Looking to hire a janitor or a secretary? Maybe a senior minister? While some hires might involve a few more steps than others, it’s all pretty basic, right? You’ve got the résumé, two or three references, and you know what the job requires. You work with people all of the time, so you have a good, intuitive sense of who will fit in and who won’t. It ought to be a no-brainer.
Not quite. Many things can go wrong. There are specific steps you should take, and pitfalls you should avoid. We asked two experts in this area to give us some advice. Bob Podgorski is manager of extension services at Harper Community College in Palatine, Illinois. He is also coordinator of the St. Hubert Job and Networking Ministry, and he runs his own consulting practice in human resources, RPP Enterprises, both based in Hoffman Estates, Illinois. Christian Poland, a partner at Bryan Cave LLP in Chicago, is a lawyer who specializes in employment and non-profit organizations.
Before You Start Looking
The first step is to develop a well-organized employment handbook. A handbook will save a lot of time and avoid many hiring problems. The handbook should contain a statement of the church’s faith, policies, and standards of conduct. “For instance, a conservative church would not want a minister who will promote gay marriage and abortion, while a liberal church will not want a minister who condemns gay marriage and abortion,” Poland says.
“You should also convey clearly the standards of conduct you expect,” he says. “I was recently involved in a case in which a candidate for a senior-level ministry position was living with his fiancée. They were soon to be married, but, after the offer was made and announced publicly, the situation was discovered and the church had to withdraw its offer on the basis that the person was violating the Biblical prohibition regarding sex outside of marriage and so was not fit to assume moral leadership within that church. The situation was difficult and embarrassing for both the church and the applicant.”
While much of this information can be made available through a church’s website, the applicant should receive an actual handbook at the start of the process. The handbook should contain basic policies, such as vacation time, as well as the statement of faith and expected conduct. “You can’t cover every possible sin, but you should list the main conduct parameters, especially those that might not be readily understood by an outsider,” Poland says. Topics like drug testing and harassment should also be discussed.
The second step is to prepare a detailed, accurate job description. “One of the pitfalls I’ve seen many times is that job descriptions are vague,” says Podgorski. Vagueness confuses both the interviewer and the applicant about job responsibilities. The job description should be very specific about job duties and the requirements in education, skills, and experience.
The third step is to get the word out about the job opening. Because many churches have limited budgets for advertising, Podgorski says administrators should think about sources that are free and easily accessible to candidates. These can include placement firms where job descriptions can be posted, as well as job and networking groups within the community. Notices on bulletin boards in coffee shops and grocery stores, especially near the church, also can help. Be sure to advertise the openings in the church bulletin and on the church’s bulletin boards.

Source data.
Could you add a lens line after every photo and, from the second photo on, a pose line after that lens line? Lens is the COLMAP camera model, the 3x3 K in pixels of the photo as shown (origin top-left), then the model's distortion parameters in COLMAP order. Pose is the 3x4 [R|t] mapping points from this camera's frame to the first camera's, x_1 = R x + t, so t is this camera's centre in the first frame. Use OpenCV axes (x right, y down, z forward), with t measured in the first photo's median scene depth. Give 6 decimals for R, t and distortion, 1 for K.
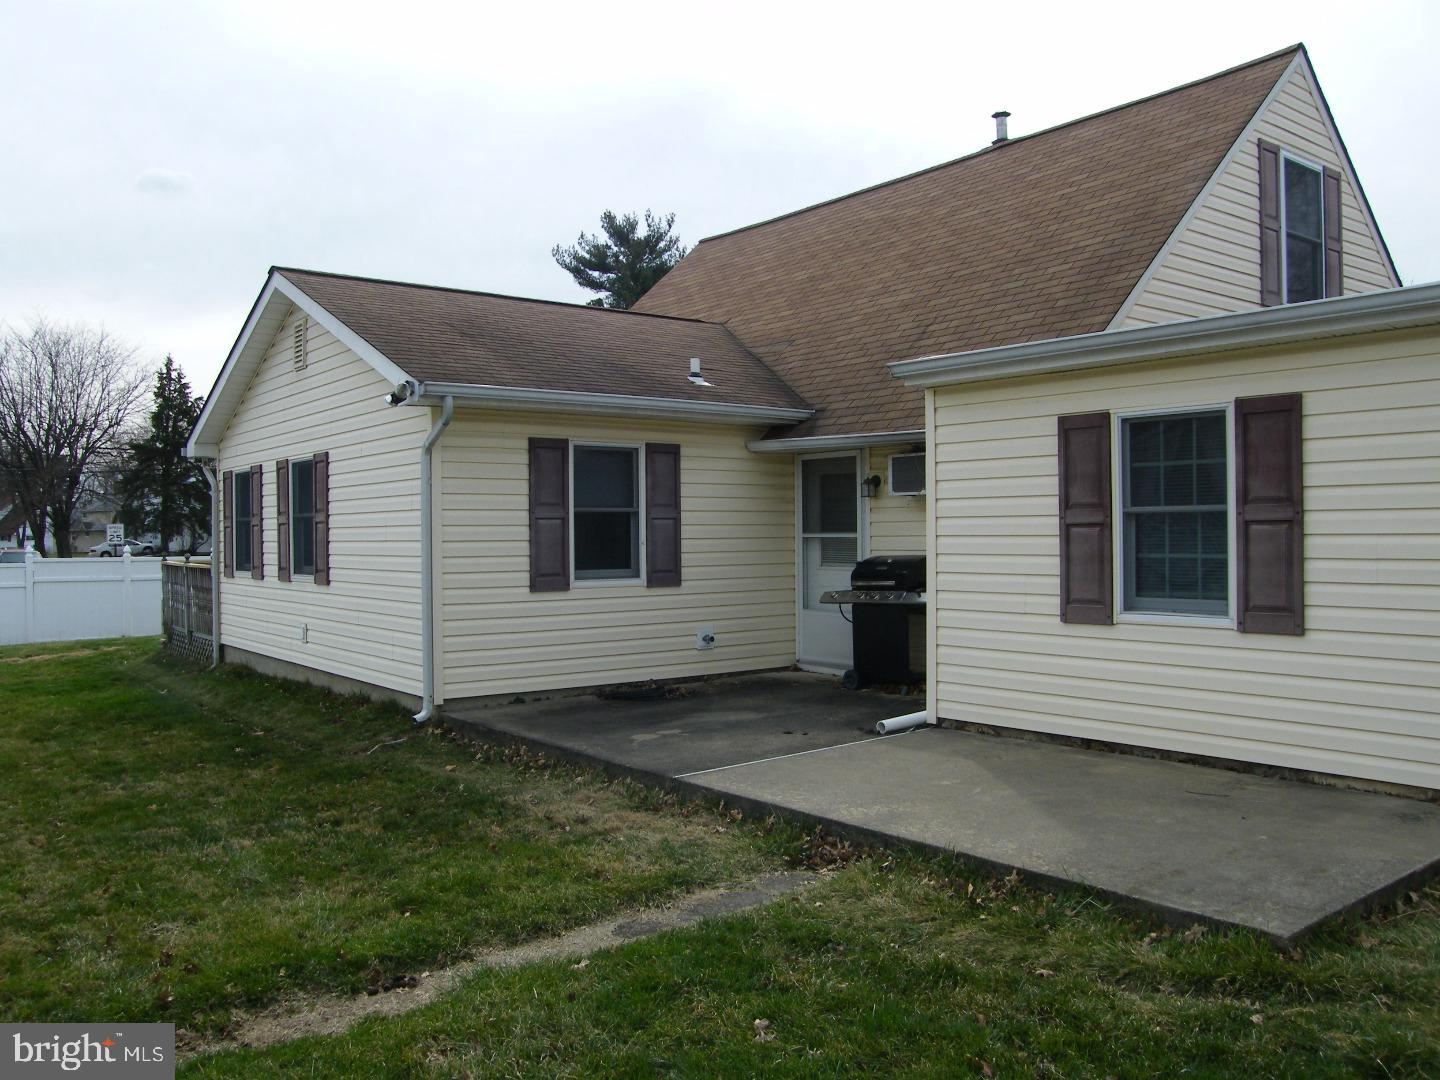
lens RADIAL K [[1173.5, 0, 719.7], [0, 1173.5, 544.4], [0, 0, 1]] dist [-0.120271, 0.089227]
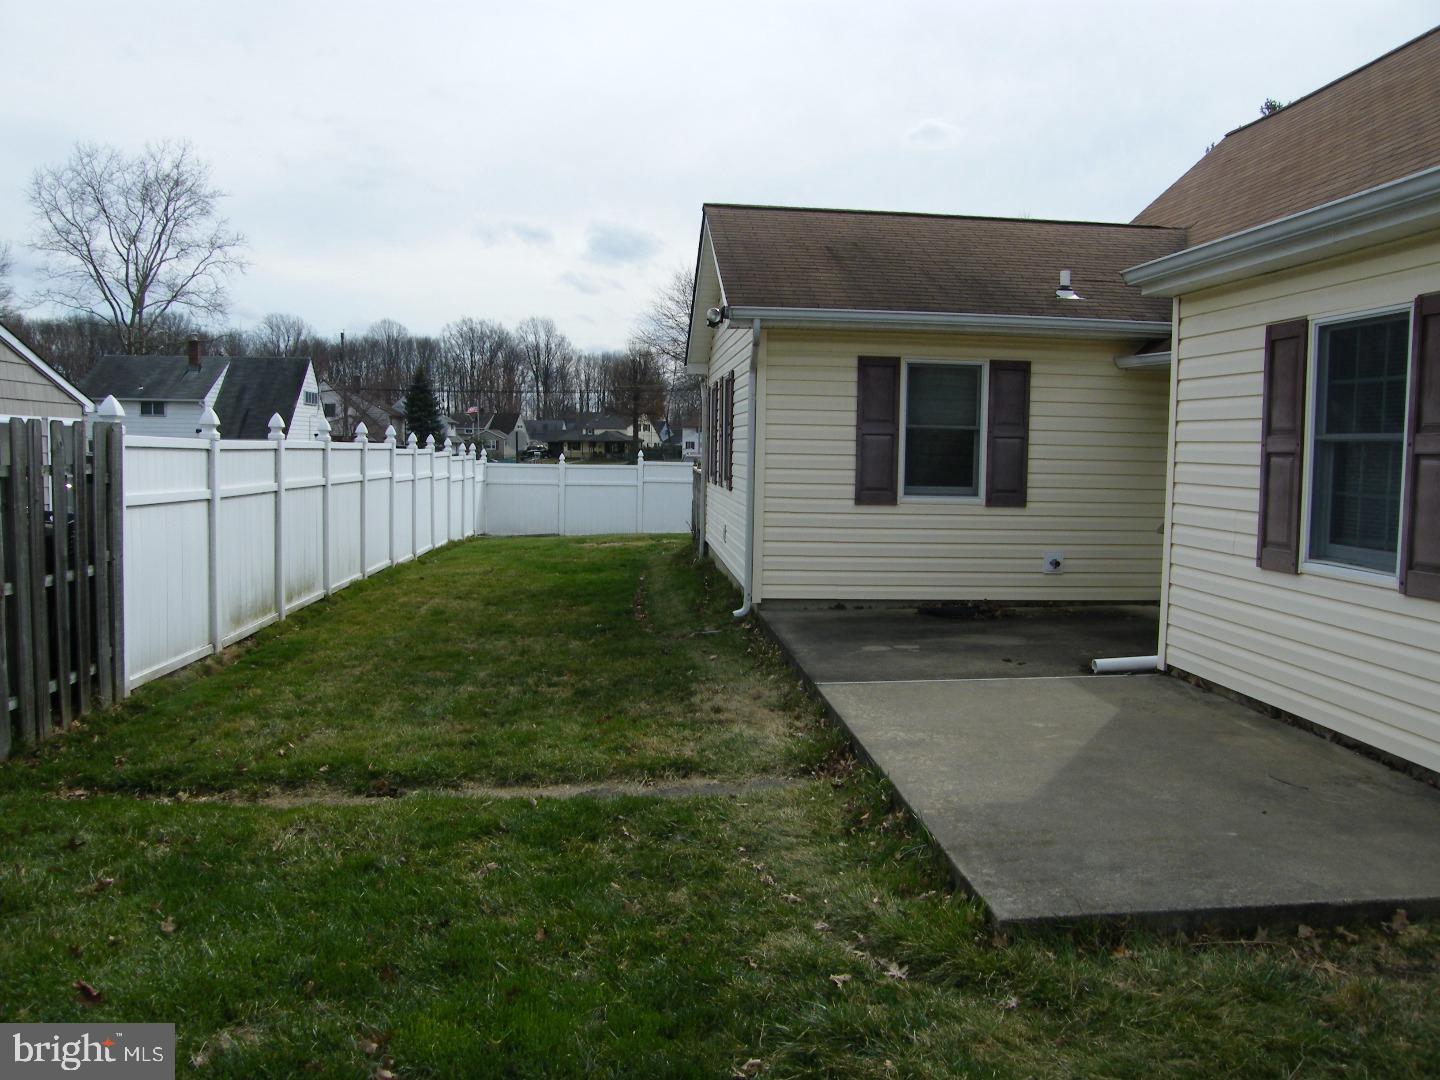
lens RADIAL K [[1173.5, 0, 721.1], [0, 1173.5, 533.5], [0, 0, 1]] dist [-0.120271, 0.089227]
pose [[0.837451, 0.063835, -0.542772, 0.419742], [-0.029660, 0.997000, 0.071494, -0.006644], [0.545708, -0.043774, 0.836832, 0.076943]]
==
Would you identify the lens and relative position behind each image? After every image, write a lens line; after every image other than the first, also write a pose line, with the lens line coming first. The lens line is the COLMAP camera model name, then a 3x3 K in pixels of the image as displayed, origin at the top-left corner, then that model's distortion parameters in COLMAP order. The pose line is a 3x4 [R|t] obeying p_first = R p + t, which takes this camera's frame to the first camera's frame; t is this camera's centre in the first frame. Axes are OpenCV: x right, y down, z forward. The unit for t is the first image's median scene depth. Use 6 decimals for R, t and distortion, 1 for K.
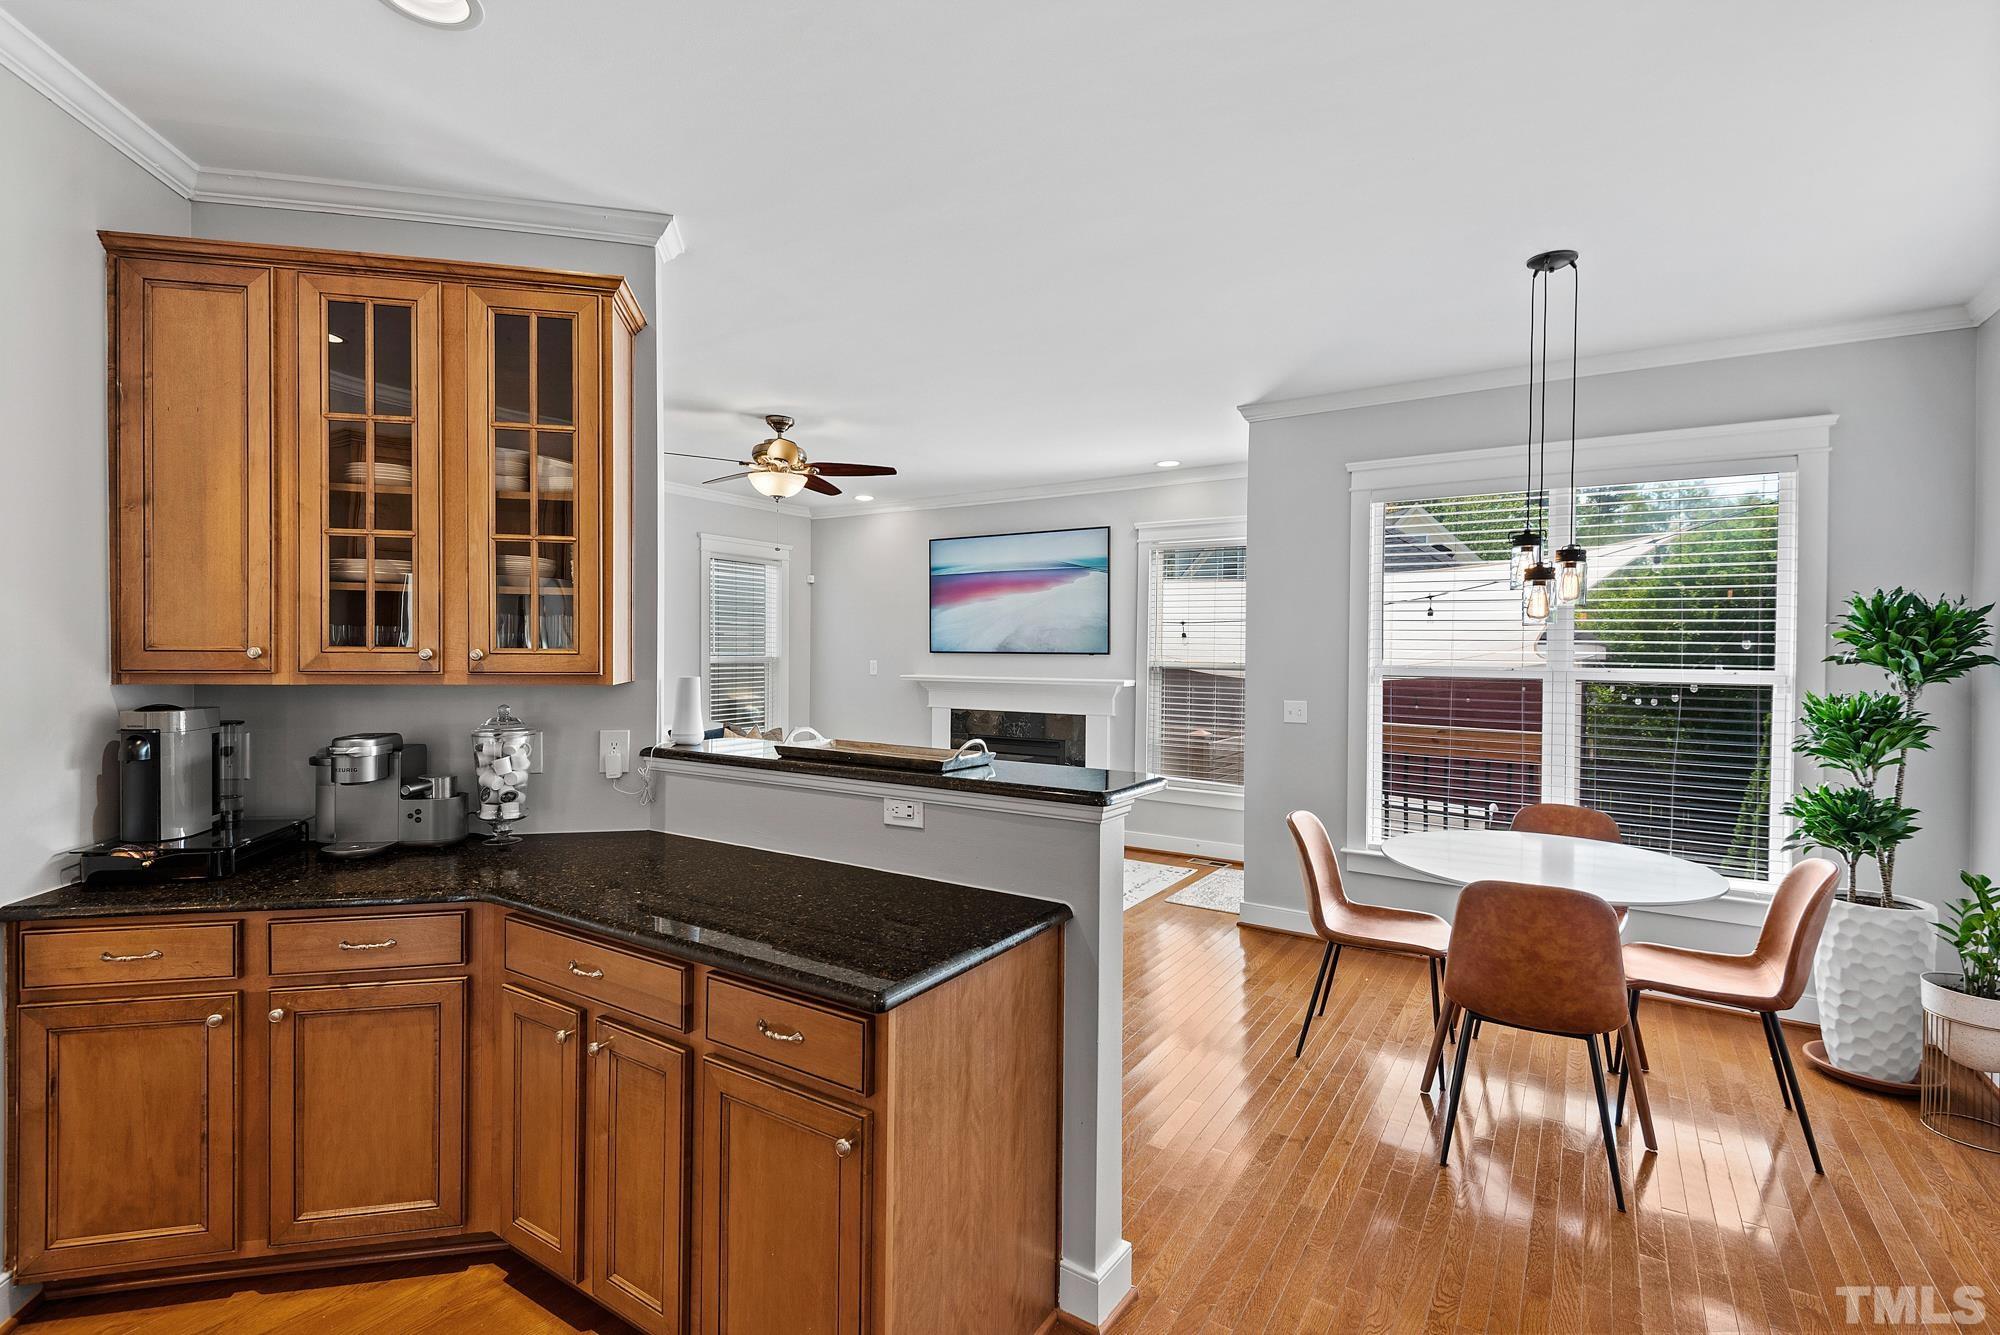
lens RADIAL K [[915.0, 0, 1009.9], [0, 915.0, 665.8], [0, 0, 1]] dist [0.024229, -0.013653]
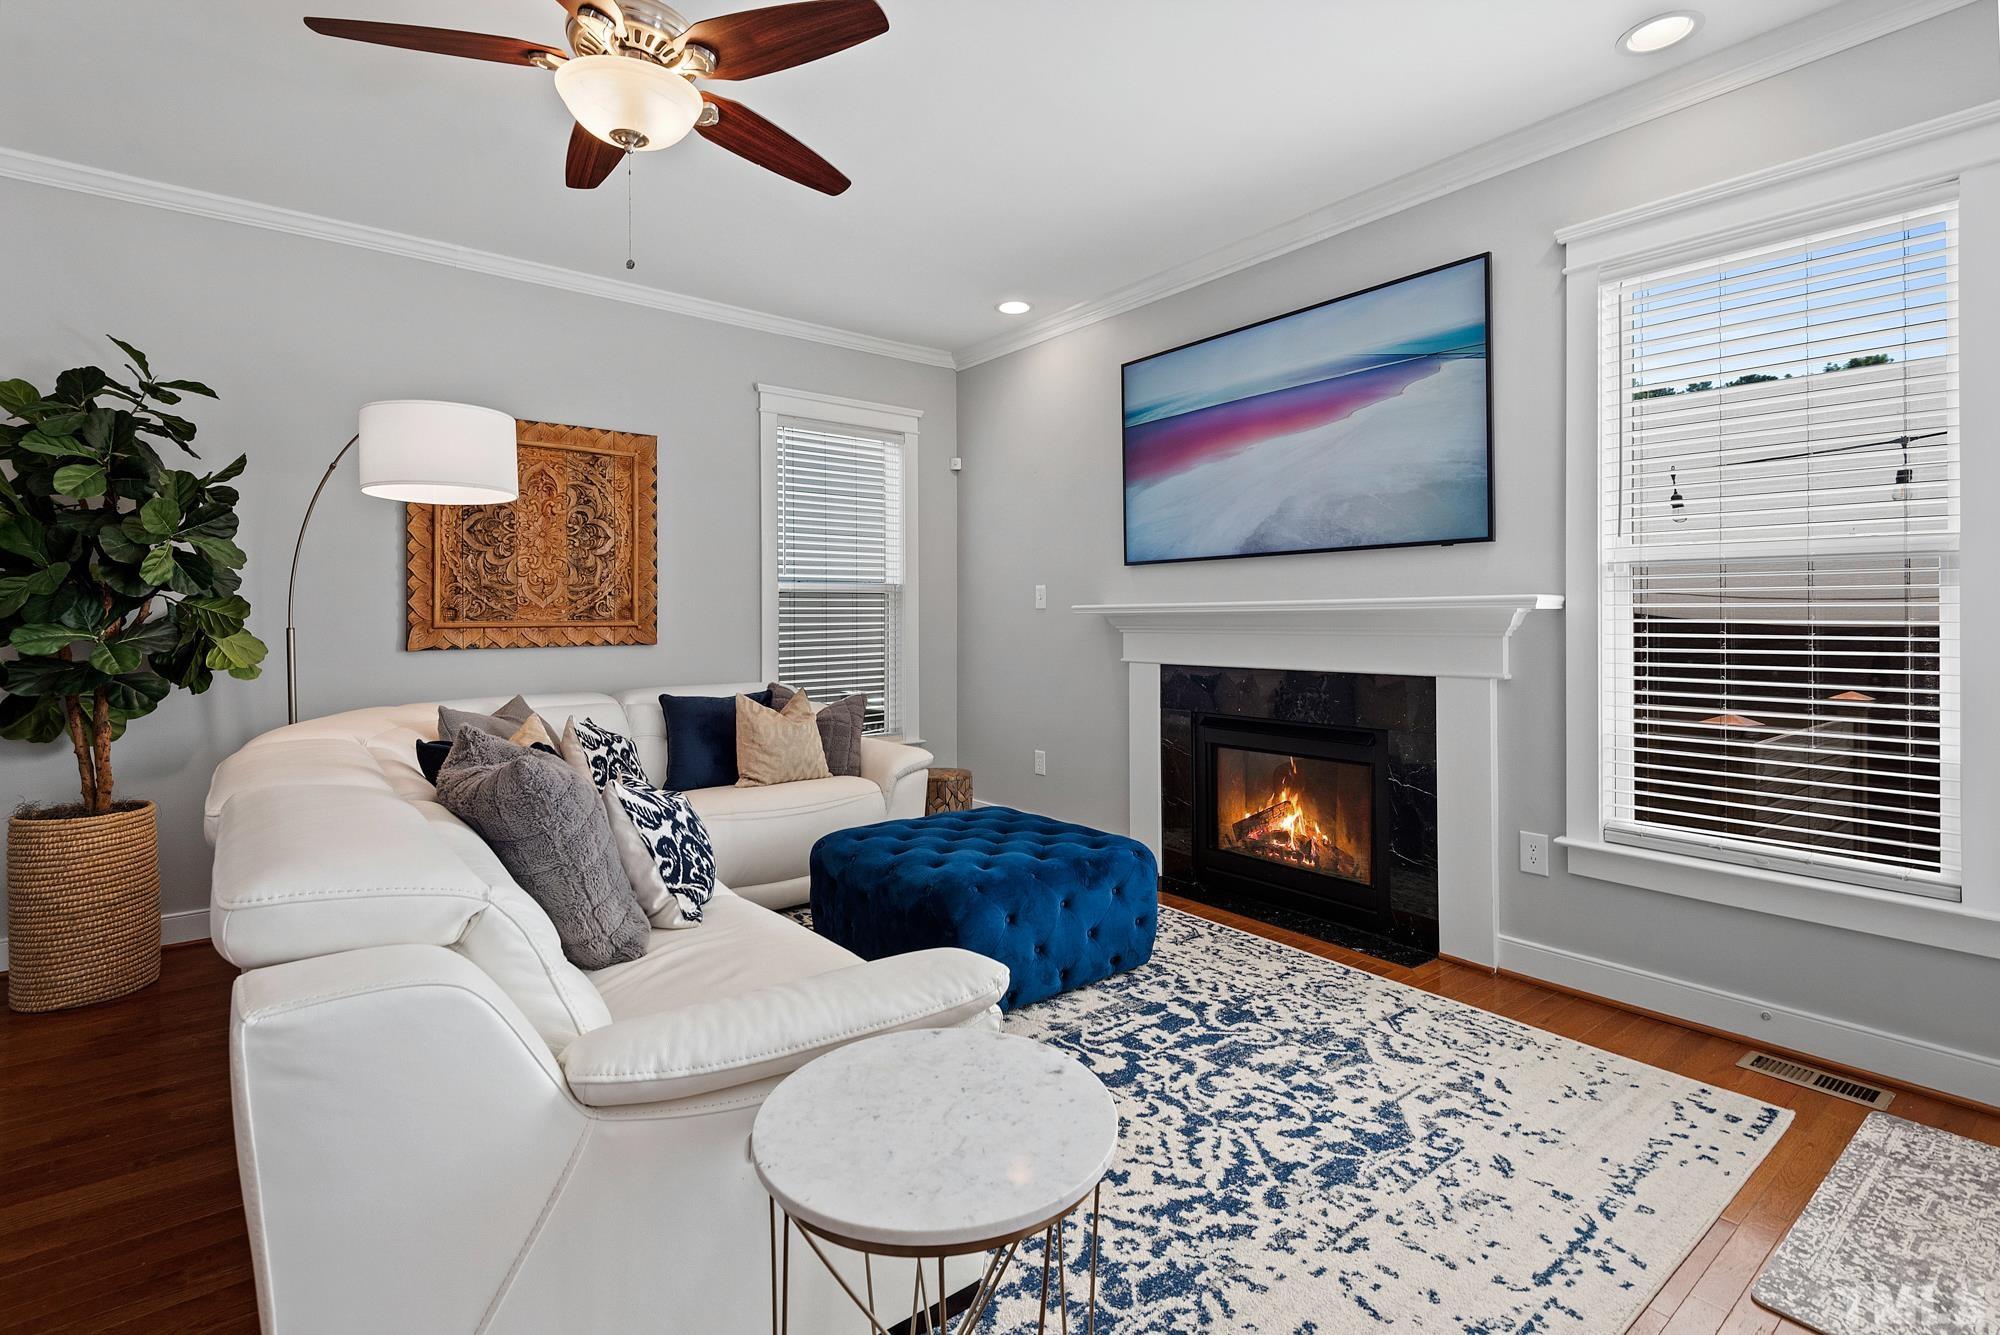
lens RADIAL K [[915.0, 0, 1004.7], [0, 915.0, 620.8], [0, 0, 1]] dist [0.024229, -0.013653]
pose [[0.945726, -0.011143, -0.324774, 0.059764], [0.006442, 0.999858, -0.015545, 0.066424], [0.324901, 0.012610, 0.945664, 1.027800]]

Things to do.
• A. Answer these questions using the article on church hiring, one line each:
(i) At which college is Bob Podgorski manager of extension services?
(ii) According to the article, what is the second step in hiring?
(iii) Besides coffee shops, where does the article suggest posting notices on bulletin boards?
• B. Extend the article on church hiring, picking up right after its final paragraph.

Outputs for the tasks.
• A.
(i) Harper Community College in Palatine, Illinois
(ii) Preparing a detailed, accurate job description
(iii) Grocery stores

• B.
Dealing With Applicants
A résumé is necessary, but also ask for a cover letter stating why the person wants the job, the salary requirements, and the aptitudes he thinks he can bring. The application process should include permission to do background checks appropriate for the position. For example, a credit check may be in order if the position involves financial responsibilities. A criminal record check is especially important if the person will supervise youth activities.
Before you start reviewing applicants, Podgorski advises to have a preliminary meeting with everyone who will be involved in the process. “Discuss the criteria for screening, and determine what each screener’s focus will be,” he says.
“Background checks are virtually a necessity in this day and age,” Poland says. “There are a series of requirements under the Fair Credit and Reporting Act that mandate certain notices and forms be filled out.” This statute provides rights and strictures for both employers and employees. States often have their own laws. “It’s very difficult for a church to do this level of research on its own,” Poland says. Hiring an agency to do these checks, however, is an efficient way to get this task accomplished, he adds.
Background checks are important, says Poland, but “they are no substitute for reference checks.” The applicant must sign release forms allowing their former employers to talk. Former employers might not want to say bad things about the applicant for fear of liability. On the other hand, an applicant who had a bad experience with a former employer, perhaps one involving a firing, might be able to offer mitigating circumstances or show how he was unfairly treated.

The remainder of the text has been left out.